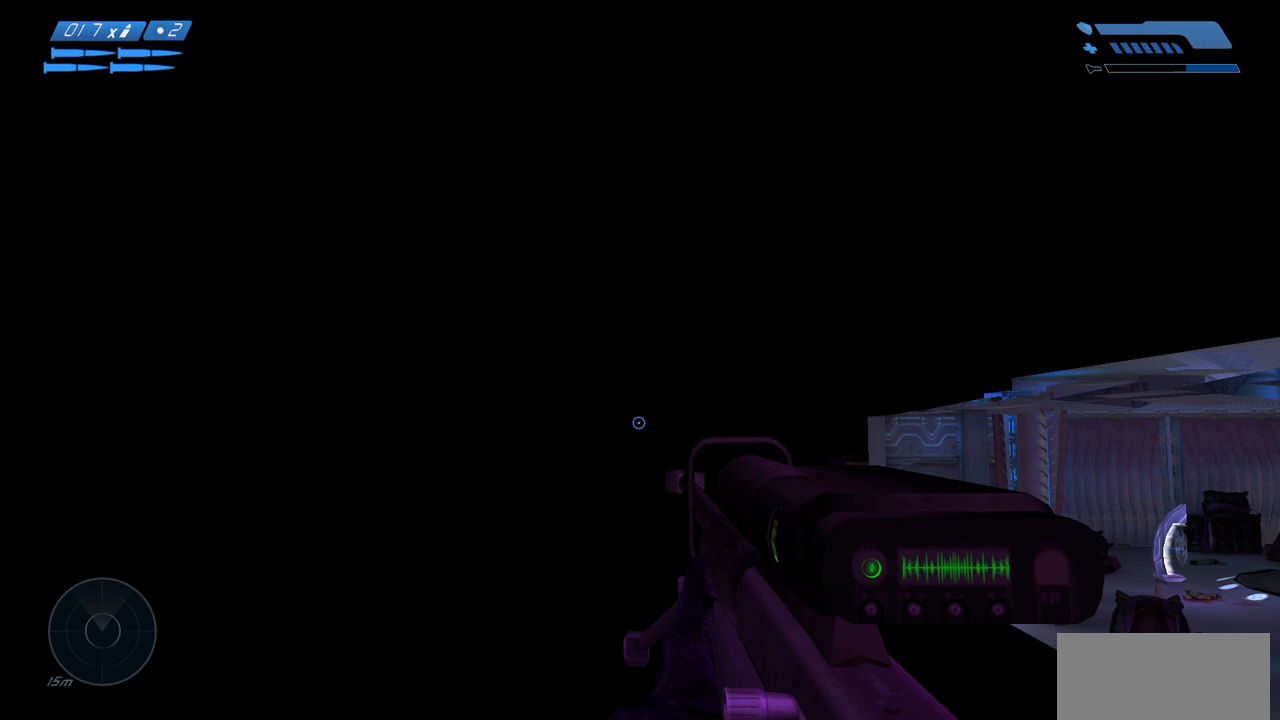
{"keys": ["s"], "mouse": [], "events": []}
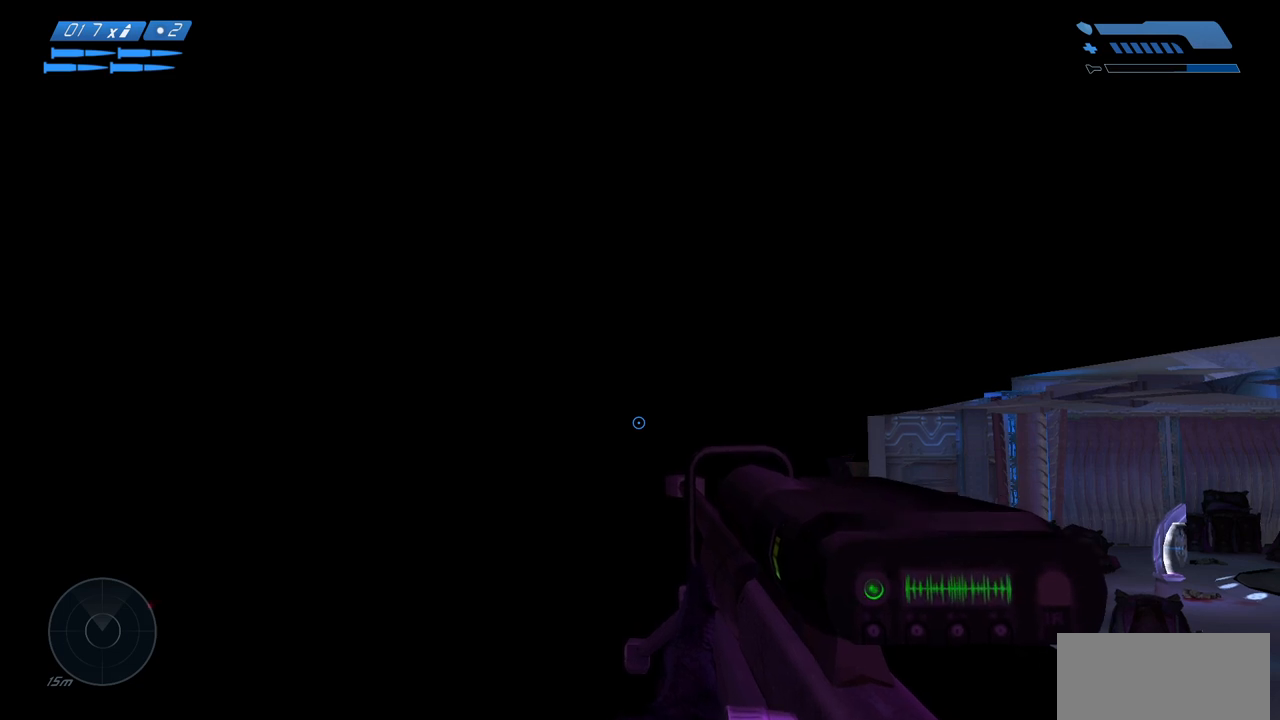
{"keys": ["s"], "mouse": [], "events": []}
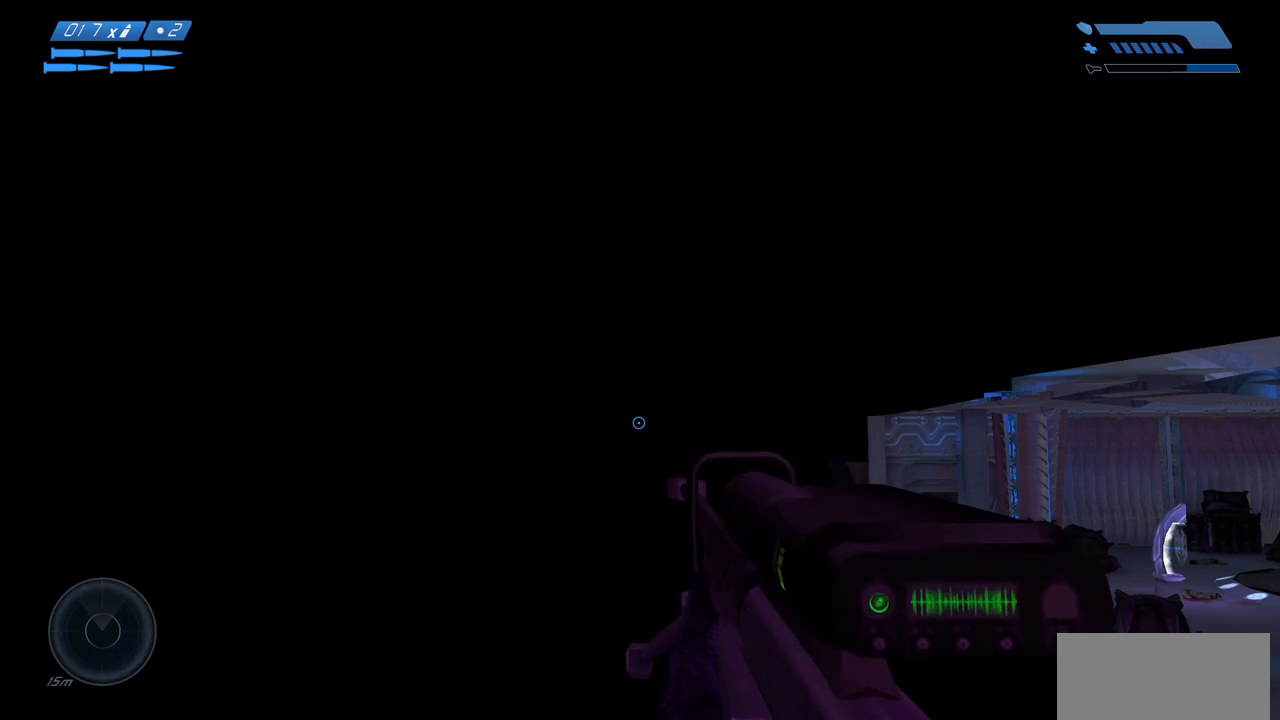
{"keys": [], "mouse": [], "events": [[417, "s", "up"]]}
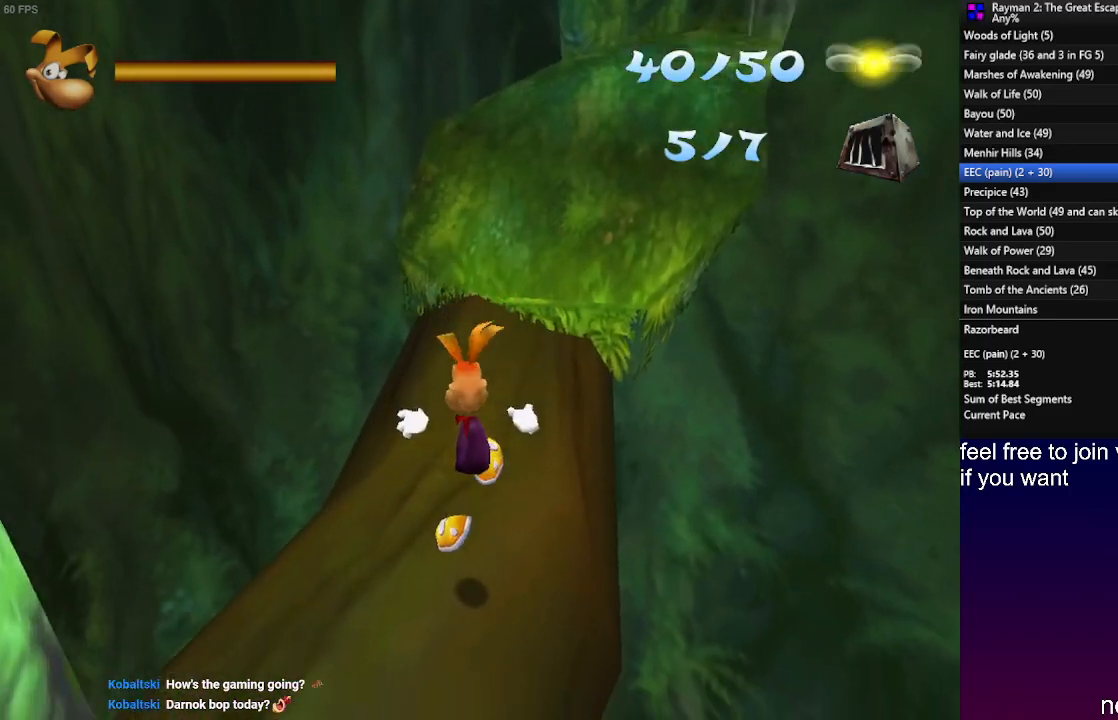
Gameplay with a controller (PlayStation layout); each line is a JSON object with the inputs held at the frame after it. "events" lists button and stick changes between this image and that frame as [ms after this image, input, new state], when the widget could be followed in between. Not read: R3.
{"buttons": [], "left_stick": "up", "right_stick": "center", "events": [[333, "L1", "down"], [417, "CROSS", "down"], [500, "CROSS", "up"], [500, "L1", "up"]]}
***
- Directions for this task -
The answer should be the full material above, printed exactly, with no pictures in it.

- Your solution -
{"keys": ["s"], "mouse": [], "events": []}
{"keys": ["s"], "mouse": [], "events": []}
{"keys": [], "mouse": [], "events": [[417, "s", "up"]]}
Gameplay with a controller (PlayStation layout); each line is a JSON object with the inputs held at the frame after it. "events" lists button and stick changes between this image and that frame as [ms after this image, input, new state], when the widget could be followed in between. Not read: R3.
{"buttons": [], "left_stick": "up", "right_stick": "center", "events": [[333, "L1", "down"], [417, "CROSS", "down"], [500, "CROSS", "up"], [500, "L1", "up"]]}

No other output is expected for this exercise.